* _PROBLEMAS A RESOLVER_
(A) No texto sobre vegetarianismo, qual foi a primeira razão para deixar de comprar carne ou peixe?
(B) Prossiga o texto sobre vegetarianismo a partir da última frase apresentada.

* _EXCERTO CITADO_
^^^^^^^^
Permitam-me, antes de começar, deixar um aviso importante. Não é minha intenção hostilizar quem não é vegetariano. De facto, conheço muitos/as brilhantes revolucionários/as que obtém as forças de que necessitam na sua luta por um mundo melhor comendo produtos de origem animal. Entendam, portanto, o argumento que se segue não como uma acusação contra os/as "omnívoros" mas antes como uma justificação para um ponto algo ousado que pretendo fazer: o de que um mundo vegetariano será um mundo melhor.
A primeira razão para ter decidido não comprar mais carne ou peixe foi a preocupação com os direitos dos animais. Se me posso alimentar e obter a energia de que necessito sem consumir produtos que envolvem sofrimento de seres vivos, então não vejo qualquer razão para não o fazer1. Ou seja, quando menciono "direitos dos animais" estou na realidade a falar da nossa obrigação moral de não causar sofrimento desnecessário a seres sencientes2.
A partir de certa altura na minha vida, apercebi-me que não podia justificar a incoerência entre esta posição ética que subscrevo e os meus hábitos alimentares. Fui então gradualmente deixando de comer carne, peixe, ovos e lacticínios. Deixei também de consumir cosméticos e vestuário que use produtos de origem animal, e assim me tornei um vegano.
Ao longo dos tempos, tive muitas surpresas, a maioria das quais positivas. Foi muito estranho descobrir que a vasta maioria dos produtos alimentares que encontramos à venda contém produtos de origem animal, embora não seja difícil encontrar produtos "vegan", inclusive entre as marcas mais baratas. Foi também estranho, embora positivo, descobrir formas de cozinhar os vegetais que antes não comia de acordo com os meus gostos culinários, numa constante jornada gastronómica. Mas a maior surpresa veio quando decidi que não ia deixar de lado a minha dieta nem quando como fora de casa e descobri que até nos locais mais remotos, em tascas e restaurantes típicos, consigo convencer o/a cozinheiro/a a fazer-me um excelente prato vegetariano, mesmo sem estar no menu.
^^^^^^^^
* _DADOS DISPONÍVEIS_
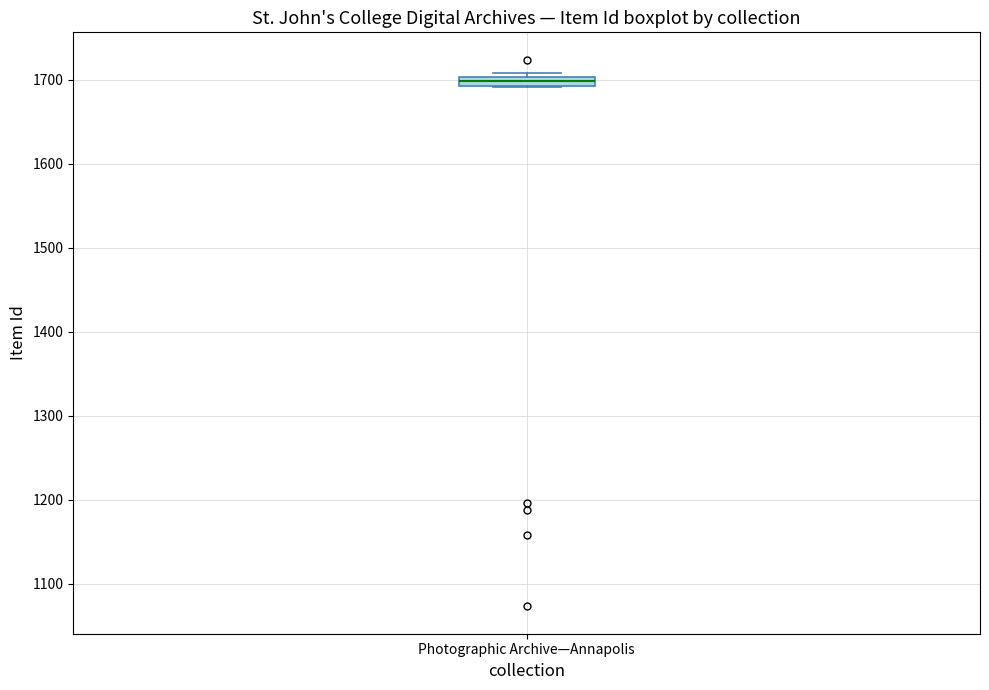

Where is the upper edge of the box for Photographic Archive—Annapolis on the y-axis? The values are not printed on the chart, so give them approximately, as read against the axis.

1700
^^^^^^^^
* _RESPOSTAS POR TAREFA_
(A) A preocupação com os direitos dos animais.

(B)
A segunda razão para ter deixado de lado do meu prato qualquer produto que não seja de origem vegetal foi a preocupação com a crise ecológica que vivemos. A pecuária está hoje entre as principais causas dos principais problemas ecológicos (erosão dos solos, alterações climáticas, poluição da água, perda de biodiversidade e desflorestação), um facto já reconhecido pela comunidade científica e pela ONU3. Isto não significa, obviamente, que o impacto ecológico da produção de vegetais seja desprezível, particularmente quando provêm da agricultura intensiva. Mas a diferença a nível da utilização de recursos (como água, terra ou combustíveis fósseis) e das emissões de poluentes entre a produção de uma caloria de proteína de origem animal ou de origem vegetal é tão significativa que a superação da crise ecológica exige, como condição necessária, uma redução considerável no consumo de carne, ovos e leite.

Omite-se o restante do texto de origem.